Steven Spielberg has found his way back to the top of the box office with the action-adventure “Ready Player One,” while Tyler Perry has scored again with “Acrimony.”
Studio estimates on Sunday say Spielberg’s virtual reality-focused film earned a solid $53.2 million in its first four days in theaters from 4,234 locations since opening Wednesday night, with $41.2 million of that coming from the three-day weekend.
Not adjusted for inflation, it’s Spielberg’s best opening in a decade following “Indiana Jones and the Kingdom of the Crystal Skull,” which launched with $100.1 million in 2008. Aside from “The BFG,” Spielberg has lately favored smaller historical dramas instead of the big-scale blockbusters of his heyday.
Based on Ernest Cline’s popular novel and chalk full of references to 1980s pop culture, including some nods to Spielberg’s own films, “Ready Player One” is a return to the popcorn filmmaking that he became known for. With that includes a reportedly hefty $175 million price tag, which does not account for marketing costs.
Audiences gave the film an A- CinemaScore, and reviews have been warm, too (it’s sitting at a 76 percent on Rotten Tomatoes). Those who turned out this weekend were mostly male (59 percent) and over the age of 25 (56 percent).
“It’s great to be in the Steven Spielberg business,” said Jeff Goldstein, Warner Bros.’ president of domestic distribution. “We always believed that this movie itself would carry the day and that’s really what happened. We’ve seen all around the globe that the word of mouth is really propelling it.”
Goldstein said while advance ticket sales were solid, the walk-up business was particularly robust on Friday and Saturday.
Internationally, the film exceeded the studio’s expectations with $128 million from 62 territories, including $61.7 million from China (the biggest-ever opening in the country for Warner Bros.). Globally it grossed $181.3 million.

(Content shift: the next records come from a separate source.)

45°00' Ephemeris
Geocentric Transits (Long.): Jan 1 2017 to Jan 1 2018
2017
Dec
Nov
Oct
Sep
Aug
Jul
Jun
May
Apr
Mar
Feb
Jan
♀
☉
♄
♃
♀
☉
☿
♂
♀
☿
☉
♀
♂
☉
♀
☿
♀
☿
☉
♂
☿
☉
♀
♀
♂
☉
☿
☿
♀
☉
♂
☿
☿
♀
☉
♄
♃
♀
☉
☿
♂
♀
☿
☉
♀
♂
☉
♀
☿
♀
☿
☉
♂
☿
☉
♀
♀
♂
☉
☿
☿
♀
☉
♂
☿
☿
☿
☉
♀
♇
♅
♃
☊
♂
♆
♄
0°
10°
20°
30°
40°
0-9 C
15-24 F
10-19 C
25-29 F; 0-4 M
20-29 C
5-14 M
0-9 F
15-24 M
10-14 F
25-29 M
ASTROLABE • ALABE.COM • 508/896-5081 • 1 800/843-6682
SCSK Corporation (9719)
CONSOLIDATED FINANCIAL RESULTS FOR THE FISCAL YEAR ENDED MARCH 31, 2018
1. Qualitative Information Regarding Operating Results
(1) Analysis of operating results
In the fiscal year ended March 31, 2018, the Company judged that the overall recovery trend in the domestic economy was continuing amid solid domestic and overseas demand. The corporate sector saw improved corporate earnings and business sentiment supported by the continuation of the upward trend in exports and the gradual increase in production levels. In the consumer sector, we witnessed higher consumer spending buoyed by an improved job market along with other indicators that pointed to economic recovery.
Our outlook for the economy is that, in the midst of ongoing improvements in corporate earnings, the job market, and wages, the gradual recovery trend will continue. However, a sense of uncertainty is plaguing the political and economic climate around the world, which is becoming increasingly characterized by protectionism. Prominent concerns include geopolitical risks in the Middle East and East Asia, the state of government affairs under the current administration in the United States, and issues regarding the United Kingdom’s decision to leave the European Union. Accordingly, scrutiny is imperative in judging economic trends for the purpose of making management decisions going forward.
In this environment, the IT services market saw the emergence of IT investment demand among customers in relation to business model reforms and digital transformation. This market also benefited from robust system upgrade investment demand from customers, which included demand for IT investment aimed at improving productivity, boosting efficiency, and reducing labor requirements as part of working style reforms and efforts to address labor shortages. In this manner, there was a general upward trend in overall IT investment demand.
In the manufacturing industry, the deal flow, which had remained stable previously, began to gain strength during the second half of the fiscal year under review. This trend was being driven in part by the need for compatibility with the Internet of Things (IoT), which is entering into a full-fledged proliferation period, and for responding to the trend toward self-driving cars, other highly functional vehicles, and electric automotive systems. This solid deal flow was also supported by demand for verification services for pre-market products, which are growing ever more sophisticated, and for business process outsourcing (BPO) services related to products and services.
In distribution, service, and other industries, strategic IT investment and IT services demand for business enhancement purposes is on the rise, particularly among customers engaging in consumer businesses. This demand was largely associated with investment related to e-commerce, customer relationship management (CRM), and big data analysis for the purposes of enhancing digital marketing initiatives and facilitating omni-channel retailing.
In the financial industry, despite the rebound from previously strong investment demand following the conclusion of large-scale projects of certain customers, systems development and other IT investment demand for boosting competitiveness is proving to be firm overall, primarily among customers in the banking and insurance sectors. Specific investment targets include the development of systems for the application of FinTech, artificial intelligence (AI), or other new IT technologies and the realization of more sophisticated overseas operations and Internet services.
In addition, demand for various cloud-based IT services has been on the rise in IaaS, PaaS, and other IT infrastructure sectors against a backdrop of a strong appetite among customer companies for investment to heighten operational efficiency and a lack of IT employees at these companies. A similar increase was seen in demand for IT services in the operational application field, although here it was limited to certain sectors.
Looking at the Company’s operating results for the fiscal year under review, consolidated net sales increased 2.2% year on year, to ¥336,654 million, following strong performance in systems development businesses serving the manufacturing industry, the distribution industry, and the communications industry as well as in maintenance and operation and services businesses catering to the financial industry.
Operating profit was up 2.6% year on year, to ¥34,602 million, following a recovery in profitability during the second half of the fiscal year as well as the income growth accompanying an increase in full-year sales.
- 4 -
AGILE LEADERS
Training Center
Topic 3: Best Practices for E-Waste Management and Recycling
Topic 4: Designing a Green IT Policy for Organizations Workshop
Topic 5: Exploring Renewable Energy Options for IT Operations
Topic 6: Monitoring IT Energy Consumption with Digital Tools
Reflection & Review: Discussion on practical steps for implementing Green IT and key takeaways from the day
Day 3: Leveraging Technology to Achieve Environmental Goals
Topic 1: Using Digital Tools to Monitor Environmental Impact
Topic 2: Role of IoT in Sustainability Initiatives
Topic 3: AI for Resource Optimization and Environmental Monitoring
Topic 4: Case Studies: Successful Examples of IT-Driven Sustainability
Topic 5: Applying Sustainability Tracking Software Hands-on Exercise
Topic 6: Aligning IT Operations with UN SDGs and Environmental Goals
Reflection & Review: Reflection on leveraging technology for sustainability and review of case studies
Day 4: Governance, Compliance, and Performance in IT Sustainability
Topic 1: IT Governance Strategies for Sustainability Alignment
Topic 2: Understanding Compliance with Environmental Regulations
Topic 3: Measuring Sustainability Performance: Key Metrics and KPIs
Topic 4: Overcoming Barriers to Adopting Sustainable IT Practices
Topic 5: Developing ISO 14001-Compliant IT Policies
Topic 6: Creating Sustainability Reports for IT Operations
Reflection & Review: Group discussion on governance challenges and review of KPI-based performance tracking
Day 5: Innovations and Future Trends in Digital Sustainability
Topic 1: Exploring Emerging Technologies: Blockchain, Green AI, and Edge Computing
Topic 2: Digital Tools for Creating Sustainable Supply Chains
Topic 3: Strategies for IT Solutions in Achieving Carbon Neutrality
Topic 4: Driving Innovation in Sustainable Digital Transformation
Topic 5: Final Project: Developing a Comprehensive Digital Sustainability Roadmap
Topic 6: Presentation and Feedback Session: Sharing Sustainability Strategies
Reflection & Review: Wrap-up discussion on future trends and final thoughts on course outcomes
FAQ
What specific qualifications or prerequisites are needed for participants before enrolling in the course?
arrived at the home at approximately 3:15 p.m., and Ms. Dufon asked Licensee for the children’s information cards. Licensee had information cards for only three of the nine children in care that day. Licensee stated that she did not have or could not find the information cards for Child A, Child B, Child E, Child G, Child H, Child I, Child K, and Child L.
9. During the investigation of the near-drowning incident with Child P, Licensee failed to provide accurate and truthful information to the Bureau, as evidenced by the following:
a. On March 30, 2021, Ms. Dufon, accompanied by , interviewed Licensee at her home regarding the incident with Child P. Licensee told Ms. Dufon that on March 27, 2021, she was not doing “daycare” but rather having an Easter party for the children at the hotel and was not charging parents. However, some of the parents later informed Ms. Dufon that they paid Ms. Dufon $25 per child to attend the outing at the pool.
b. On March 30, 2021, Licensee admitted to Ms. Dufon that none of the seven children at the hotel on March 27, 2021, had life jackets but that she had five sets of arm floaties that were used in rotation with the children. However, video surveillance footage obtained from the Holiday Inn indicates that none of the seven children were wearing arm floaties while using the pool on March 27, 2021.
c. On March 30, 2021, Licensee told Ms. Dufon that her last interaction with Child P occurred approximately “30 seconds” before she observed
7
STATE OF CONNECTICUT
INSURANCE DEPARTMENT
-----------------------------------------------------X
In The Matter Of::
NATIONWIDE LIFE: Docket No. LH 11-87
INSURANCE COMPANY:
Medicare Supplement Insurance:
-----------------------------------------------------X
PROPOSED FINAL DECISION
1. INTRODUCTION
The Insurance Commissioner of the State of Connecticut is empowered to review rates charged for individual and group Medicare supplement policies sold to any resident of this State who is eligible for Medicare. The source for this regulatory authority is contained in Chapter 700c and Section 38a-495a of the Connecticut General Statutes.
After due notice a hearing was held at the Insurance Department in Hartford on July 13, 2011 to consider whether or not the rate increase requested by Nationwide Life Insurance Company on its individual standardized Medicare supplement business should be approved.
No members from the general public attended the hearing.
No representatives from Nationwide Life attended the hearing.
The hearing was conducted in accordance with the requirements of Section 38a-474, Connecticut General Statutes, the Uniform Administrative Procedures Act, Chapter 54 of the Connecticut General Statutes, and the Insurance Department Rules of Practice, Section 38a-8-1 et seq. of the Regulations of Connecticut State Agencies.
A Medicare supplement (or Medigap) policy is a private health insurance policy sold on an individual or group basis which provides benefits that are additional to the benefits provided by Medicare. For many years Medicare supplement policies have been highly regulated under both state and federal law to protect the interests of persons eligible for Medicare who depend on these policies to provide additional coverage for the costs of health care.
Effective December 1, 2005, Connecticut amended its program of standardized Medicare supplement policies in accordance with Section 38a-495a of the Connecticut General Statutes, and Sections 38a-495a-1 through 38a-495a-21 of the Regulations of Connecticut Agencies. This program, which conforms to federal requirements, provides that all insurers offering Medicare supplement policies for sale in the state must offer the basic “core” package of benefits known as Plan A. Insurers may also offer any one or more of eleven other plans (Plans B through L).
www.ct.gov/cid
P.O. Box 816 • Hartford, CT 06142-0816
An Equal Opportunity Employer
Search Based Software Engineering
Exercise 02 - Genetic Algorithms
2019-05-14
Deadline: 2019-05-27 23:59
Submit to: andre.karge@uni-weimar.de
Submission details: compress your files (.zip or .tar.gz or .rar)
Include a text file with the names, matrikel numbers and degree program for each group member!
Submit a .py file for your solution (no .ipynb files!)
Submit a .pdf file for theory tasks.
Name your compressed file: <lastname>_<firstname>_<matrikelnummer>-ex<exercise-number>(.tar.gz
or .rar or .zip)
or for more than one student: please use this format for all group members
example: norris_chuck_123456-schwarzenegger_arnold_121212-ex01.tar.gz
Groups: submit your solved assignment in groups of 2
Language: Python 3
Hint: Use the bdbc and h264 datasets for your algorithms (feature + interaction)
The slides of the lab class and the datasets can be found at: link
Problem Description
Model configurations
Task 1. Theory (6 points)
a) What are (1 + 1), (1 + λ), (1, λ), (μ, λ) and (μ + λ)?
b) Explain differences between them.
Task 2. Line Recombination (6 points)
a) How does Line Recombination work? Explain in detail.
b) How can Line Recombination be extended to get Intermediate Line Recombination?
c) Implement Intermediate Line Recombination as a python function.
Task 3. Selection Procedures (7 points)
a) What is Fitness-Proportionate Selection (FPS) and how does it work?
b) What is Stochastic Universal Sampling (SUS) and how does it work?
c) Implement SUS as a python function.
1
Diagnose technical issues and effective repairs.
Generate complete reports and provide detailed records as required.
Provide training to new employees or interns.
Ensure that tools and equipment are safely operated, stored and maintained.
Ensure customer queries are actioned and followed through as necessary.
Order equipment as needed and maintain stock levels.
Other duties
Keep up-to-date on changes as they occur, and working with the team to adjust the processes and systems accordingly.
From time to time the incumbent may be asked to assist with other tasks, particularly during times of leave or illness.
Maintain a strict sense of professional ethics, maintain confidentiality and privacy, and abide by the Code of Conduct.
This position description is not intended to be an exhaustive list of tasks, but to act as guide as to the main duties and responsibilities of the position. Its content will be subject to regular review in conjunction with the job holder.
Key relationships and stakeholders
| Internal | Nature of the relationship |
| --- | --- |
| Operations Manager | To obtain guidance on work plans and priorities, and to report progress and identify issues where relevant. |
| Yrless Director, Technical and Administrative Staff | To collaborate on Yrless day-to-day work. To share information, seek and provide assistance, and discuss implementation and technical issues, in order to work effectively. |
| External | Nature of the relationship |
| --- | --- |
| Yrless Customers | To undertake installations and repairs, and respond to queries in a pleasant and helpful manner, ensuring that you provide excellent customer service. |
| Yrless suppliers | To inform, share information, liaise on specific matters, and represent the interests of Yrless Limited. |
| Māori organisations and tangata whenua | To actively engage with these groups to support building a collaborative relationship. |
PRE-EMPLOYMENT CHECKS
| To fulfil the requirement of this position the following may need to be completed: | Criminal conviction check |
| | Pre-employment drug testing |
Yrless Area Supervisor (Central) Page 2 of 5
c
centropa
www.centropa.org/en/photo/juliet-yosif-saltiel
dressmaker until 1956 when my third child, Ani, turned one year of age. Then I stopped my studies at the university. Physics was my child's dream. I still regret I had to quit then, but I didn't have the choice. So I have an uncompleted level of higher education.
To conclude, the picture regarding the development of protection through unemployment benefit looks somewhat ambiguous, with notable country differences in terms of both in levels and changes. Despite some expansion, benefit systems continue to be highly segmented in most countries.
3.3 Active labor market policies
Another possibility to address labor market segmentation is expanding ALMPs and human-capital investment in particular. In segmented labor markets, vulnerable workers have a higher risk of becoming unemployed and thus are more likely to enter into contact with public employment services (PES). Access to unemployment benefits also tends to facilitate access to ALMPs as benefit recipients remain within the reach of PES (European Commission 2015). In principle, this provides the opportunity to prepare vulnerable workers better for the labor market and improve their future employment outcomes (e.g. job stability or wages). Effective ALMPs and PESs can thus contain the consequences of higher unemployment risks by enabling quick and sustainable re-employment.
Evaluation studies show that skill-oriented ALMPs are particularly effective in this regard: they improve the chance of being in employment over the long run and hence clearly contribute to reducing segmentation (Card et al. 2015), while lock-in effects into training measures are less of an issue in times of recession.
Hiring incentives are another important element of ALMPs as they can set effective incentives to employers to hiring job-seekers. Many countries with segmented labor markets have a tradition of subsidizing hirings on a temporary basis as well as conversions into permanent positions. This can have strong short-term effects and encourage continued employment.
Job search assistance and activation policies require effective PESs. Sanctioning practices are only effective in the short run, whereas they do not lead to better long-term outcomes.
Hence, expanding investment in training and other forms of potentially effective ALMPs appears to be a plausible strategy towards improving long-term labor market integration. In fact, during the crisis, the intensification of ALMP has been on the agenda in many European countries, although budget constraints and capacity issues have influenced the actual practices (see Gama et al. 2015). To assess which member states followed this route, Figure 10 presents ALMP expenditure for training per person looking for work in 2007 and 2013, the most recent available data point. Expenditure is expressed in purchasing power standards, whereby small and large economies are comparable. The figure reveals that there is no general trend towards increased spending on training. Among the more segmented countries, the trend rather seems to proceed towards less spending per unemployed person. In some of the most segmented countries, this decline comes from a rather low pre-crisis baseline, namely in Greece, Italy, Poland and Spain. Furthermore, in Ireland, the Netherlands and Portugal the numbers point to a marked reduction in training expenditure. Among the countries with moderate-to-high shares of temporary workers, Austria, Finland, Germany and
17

ComScore senior media analyst Paul Dergarabedian said the performance of “Ready Player One” should be judged in the context of the marketplace, which is down significantly (24.1 percent) from last March and has seen nearly every film since “Black Panther” open in the “middling to good range.”
“None of them have set the world on fire,” Dergarabedian said. “We’re living in a world where a $52.3 million gross for the first four days is a really good number.”
“Tyler Perry’s Acrimony” took second place. Driven by an overwhelmingly female audience, the film starring Taraji P. Henson grossed $17.1 million over the 3-day weekend, followed by “Black Panther” in third place with $11.3 million.
With $650.7 million in domestic grosses, “Black Panther” is poised to pass “Jurassic World’s” $652 million to become the fourth highest grossing domestic release of all time.
A batch of faith-based films also competed for attention leading up to the Easter holiday, including “I Can Only Imagine,” which scored again with $10.8 million to take fourth place. It outshined “Paul, Apostle of Christ,” which earned $3.5 million in weekend two and the new opener, “God’s Not Dead: A Light in Darkness,” which stumbled with $2.6 million. Even Wes Anderson’s “Isle of Dogs,” playing in only 165 locations, beat “God’s Not Dead 3” with $2.8 million.
“Pacific Rim Uprising” rounded out the top five with $9.2 million, down 67 percent from last weekend’s No. 1 opening.
The year is still down nearly four percent, too, but there are some superheroes on the horizon.
“The cavalry is on the way in ‘Avengers: Infinity War,'” Dergarabedian said.
Estimated ticket sales for Friday through Sunday at U.S. and Canadian theaters, according to comScore. Final domestic figures will be released Monday.
1.”Ready Player One,” $41.2 million.
2.”Tyler Perry’s Acrimony,” $17.1 million.
3.”Black Panther,” $11.3 million.
4.”I Can Only Imagine,” $10.8 million.
5.”Pacific Rim Uprising,” $9.2 million.
6.”Sherlock Gnomes,” $7 million.
7.”Love, Simon,” $4.8 million.
8.”Tomb Raider,” $4.7 million.
9.”A Wrinkle in Time,” $4.7 million.
10.”Paul, Apostle of Christ,” $3.5 million.
Universal and Focus are owned by NBC Universal, a unit of Comcast Corp.; Sony, Columbia, Sony Screen Gems and Sony Pictures Classics are units of Sony Corp.; Paramount is owned by Viacom Inc.; Disney, Pixar and Marvel are owned by The Walt Disney Co.; Miramax is owned by Filmyard Holdings LLC; 20th Century Fox and Fox Searchlight are owned by 21st Century Fox; Warner Bros. and New Line are units of Time Warner Inc.; MGM is owned by a group of former creditors including Highland Capital, Anchorage Advisors and Carl Icahn; Lionsgate is owned by Lions Gate Entertainment Corp.; IFC is owned by AMC Networks Inc.; Rogue is owned by Relativity Media LLC.